• [Excerpted text]:
[PATCH v21 011/100] eclone (11/11): Document sys_eclone

Randy Dunlap randy.dunlap at oracle.com
Wed May 5 14:14:47 PDT 2010


On Sat,  1 May 2010 10:14:53 -0400 Oren Laadan wrote:

> From: Sukadev Bhattiprolu <sukadev at linux.vnet.ibm.com>
> 
> This gives a brief overview of the eclone() system call.  We should
> eventually describe more details in existing clone(2) man page or in
> a new man page.
> 
> Signed-off-by: Sukadev Bhattiprolu <sukadev at linux.vnet.ibm.com>
> Acked-by: Serge E. Hallyn <serue at us.ibm.com>
> Acked-by: Oren Laadan  <orenl at cs.columbia.edu>
> ---
>  Documentation/eclone |  348 ++++++++++++++++++++++++++++++++++++++++++++++++++
>  1 files changed, 348 insertions(+), 0 deletions(-)
>  create mode 100644 Documentation/eclone
> 
> diff --git a/Documentation/eclone b/Documentation/eclone
> new file mode 100644
> index 0000000..c2f1b4b
> --- /dev/null
> +++ b/Documentation/eclone
> @@ -0,0 +1,348 @@
> +
> +struct clone_args {
> +	u64 clone_flags_high;
> +	u64 child_stack;
> +	u64 child_stack_size;
> +	u64 parent_tid_ptr;
> +	u64 child_tid_ptr;
> +	u32 nr_pids;
> +	u32 reserved0;
> +};
> +
> +
> +sys_eclone(u32 flags_low, struct clone_args * __user cargs, int cargs_size,
> +		pid_t * __user pids)
> +
> +	In addition to doing everything that clone() system call does, the

	                                that the clone()

> +	eclone() system call:
> +
> +		- allows additional clone flags (31 of 32 bits in the flags
> +		  parameter to clone() are in use)
> +
> +		- allows user to specify a pid for the child process in its
> +		  active and ancestor pid namespaces.
> +
> +	This system call is meant to be used when restarting an application
> +	from a checkpoint. Such restart requires that the processes in the
> +	application have the same pids they had when the application was
> +	checkpointed. When containers are nested, the processes within the
> +	containers exist in multiple pid namespaces and hence have multiple
> +	pids to specify during restart.
> +
> +	The @flags_low parameter is identical to the 'clone_flags' parameter
> +	in existing clone() system call.

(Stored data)
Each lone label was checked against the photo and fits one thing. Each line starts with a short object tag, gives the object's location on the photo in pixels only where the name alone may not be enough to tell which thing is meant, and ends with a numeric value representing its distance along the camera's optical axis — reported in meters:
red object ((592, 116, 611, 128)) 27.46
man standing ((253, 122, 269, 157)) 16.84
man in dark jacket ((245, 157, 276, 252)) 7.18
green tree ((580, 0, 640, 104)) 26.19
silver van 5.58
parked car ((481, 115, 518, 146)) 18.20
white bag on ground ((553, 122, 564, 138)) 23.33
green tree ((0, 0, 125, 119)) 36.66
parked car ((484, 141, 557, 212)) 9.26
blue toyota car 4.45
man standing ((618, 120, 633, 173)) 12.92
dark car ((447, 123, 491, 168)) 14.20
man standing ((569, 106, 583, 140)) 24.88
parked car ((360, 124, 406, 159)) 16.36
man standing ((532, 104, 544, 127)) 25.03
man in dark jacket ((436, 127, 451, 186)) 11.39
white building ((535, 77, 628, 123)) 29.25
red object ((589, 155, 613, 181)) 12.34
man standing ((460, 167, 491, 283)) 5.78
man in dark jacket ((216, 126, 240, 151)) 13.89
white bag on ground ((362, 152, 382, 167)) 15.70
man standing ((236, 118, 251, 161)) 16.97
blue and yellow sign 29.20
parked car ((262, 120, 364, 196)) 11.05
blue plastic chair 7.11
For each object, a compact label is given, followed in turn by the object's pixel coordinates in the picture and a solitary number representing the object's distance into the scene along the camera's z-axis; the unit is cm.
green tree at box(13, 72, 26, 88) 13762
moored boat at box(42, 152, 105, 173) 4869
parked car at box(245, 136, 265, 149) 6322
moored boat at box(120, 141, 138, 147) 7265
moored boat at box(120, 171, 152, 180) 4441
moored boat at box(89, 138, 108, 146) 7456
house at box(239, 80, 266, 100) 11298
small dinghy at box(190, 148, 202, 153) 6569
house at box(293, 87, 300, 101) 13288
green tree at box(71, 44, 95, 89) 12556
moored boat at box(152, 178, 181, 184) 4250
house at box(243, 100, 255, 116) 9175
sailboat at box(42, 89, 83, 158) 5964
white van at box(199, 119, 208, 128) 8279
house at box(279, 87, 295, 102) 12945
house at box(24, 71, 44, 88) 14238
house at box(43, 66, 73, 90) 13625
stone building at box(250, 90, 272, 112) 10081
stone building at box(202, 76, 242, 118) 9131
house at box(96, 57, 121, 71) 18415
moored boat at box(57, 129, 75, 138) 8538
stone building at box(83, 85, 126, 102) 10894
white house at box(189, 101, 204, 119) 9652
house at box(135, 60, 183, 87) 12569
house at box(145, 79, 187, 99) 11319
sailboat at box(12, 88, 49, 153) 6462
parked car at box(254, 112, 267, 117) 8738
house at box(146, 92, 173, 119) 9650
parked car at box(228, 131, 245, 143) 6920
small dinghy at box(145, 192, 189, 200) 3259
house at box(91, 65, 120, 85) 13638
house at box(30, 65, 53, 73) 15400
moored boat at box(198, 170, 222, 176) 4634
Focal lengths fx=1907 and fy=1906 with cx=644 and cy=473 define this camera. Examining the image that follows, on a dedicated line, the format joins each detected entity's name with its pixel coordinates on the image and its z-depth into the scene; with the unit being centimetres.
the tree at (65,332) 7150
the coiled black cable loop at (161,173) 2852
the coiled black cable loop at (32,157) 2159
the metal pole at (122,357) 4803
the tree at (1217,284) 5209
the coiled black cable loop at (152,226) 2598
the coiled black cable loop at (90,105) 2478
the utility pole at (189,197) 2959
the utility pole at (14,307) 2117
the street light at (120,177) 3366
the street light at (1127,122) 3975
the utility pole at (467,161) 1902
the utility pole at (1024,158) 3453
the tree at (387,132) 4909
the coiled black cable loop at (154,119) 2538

...

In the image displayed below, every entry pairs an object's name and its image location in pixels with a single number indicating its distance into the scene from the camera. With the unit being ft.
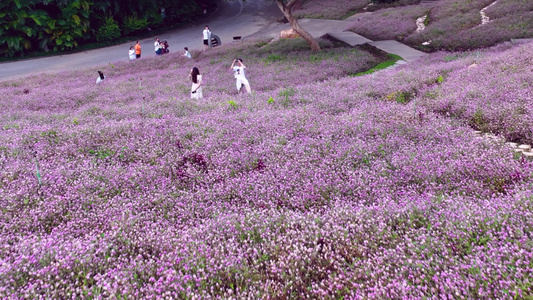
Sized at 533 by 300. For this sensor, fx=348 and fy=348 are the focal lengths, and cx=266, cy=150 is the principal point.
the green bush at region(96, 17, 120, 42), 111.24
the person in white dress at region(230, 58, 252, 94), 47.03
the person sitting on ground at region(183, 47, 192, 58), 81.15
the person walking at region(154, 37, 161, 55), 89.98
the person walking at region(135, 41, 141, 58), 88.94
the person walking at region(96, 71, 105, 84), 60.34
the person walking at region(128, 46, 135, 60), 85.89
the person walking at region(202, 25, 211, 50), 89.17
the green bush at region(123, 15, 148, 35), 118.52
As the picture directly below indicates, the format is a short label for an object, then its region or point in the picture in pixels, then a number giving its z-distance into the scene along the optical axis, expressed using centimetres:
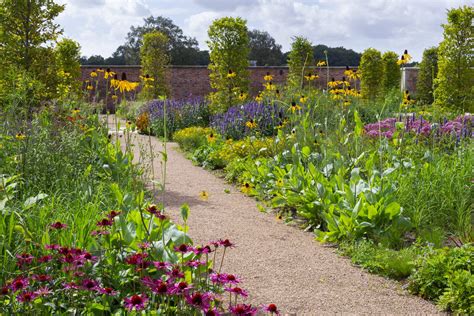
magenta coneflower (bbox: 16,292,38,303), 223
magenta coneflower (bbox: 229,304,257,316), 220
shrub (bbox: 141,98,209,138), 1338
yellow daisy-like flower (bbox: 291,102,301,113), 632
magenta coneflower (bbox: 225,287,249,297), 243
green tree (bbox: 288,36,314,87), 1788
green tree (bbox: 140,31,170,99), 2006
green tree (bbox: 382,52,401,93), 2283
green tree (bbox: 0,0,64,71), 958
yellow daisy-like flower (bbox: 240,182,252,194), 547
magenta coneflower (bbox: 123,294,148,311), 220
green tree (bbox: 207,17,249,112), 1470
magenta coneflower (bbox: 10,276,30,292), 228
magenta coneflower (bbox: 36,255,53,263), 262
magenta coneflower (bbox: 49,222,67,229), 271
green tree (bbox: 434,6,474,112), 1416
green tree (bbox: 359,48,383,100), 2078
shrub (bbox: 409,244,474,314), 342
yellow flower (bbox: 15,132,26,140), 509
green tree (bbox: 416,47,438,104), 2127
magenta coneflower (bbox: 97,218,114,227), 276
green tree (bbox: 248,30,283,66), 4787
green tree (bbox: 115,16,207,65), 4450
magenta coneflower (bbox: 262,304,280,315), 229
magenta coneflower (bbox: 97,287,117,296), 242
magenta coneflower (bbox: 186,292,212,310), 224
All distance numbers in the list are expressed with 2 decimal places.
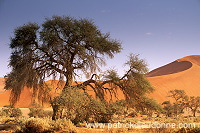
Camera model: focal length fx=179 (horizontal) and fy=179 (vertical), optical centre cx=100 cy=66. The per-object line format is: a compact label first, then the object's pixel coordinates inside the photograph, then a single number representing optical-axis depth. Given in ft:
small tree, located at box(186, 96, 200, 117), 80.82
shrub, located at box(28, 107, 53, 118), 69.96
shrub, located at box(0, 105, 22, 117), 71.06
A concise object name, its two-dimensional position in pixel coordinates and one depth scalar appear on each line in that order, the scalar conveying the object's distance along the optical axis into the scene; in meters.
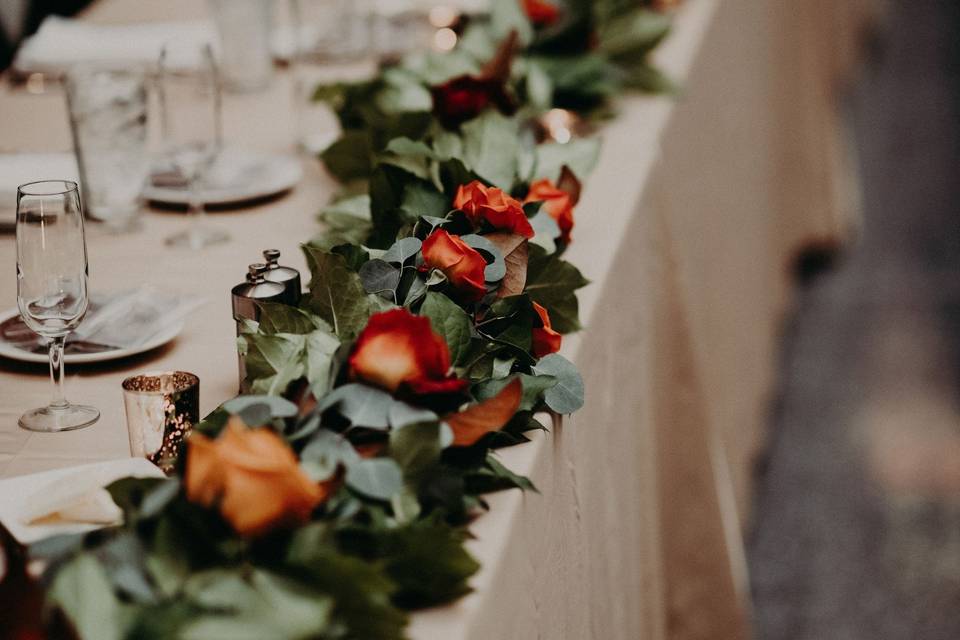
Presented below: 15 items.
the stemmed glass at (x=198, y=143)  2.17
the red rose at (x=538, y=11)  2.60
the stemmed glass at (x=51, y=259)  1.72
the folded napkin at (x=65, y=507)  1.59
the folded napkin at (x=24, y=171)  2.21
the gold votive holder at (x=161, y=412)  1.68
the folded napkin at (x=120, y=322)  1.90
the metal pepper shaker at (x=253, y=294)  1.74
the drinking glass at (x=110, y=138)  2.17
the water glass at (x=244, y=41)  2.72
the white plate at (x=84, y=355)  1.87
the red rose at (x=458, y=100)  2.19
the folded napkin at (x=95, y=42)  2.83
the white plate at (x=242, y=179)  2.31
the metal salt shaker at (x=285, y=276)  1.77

• [What this exercise asks]:
(a) In the eclone documentation patch, why must the eclone() call let the user give the child process a pid in more than one pid namespace? Answer in one to three sentences.
(b) Write the next part of the eclone documentation patch, starting after its last line.
None of these items are needed.

• [Task-by-task results]:
(a) eclone() is meant for restarting an application from a checkpoint, and the restarted processes must have the same pids they had at checkpoint time. When containers are nested, the processes exist in multiple pid namespaces and so have multiple pids to specify during restart.

(b)
	in the existing

> +
> +	The fields in 'struct clone_args' are meant to be used as follows:
> +
> +	u64 clone_flags_high:
> +
> +		When eclone() supports more than 32 flags, the additional bits
> +		in the clone_flags should be specified in this field. This
> +		field is currently unused and must be set to 0.
> +
> +	u64 child_stack;
> +	u64 child_stack_size;
> +
> +		These two fields correspond to the 'child_stack' fields in
> +		clone() and clone2() (on IA64) system calls. The usage of
> +		these two fields depends on the processor architecture.
> +
> +		Most architectures use ->child_stack to pass-in a stack-pointer

		                                     to pass in

> +		itself and don't need the ->child_stack_size field. On these
> +		architectures the ->child_stack_size field must be 0.
> +
> +		Some architectures, eg IA64, use ->child_stack to pass-in the

		                    e.g.                        to pass in

> +		base of the region allocated for stack. These architectures
> +		must pass in the size of the stack-region in ->child_stack_size.

		                             stack region

Seems unfortunate that different architectures use the fields differently.

> +
> +	u64 parent_tid_ptr;
> +	u64 child_tid_ptr;
> +
> +		These two fields correspond to the 'parent_tid_ptr' and
> +		'child_tid_ptr' fields in the clone() system call

		                                      system call.

> +
> +	u32 nr_pids;
> +
> +		nr_pids specifies the number of pids in the @pids array
> +		parameter to eclone() (see below). nr_pids should not exceed
> +		the current nesting level of the calling process (i.e if the

		                                                  i.e.

> +		process is in init_pid_ns, nr_pids must be 1, if process is
> +		in a pid namespace that is a child of init-pid-ns, nr_pids
> +		cannot exceed 2, and so on).
> +
> +	u32 reserved0;
> +	u64 reserved1;
> +
> +		These fields are intended to extend the functionality of the
> +		eclone() in the future, while preserving backward compatibility.
> +		They must be set to 0 for now.

The struct does not have a reserved1 field AFAICT.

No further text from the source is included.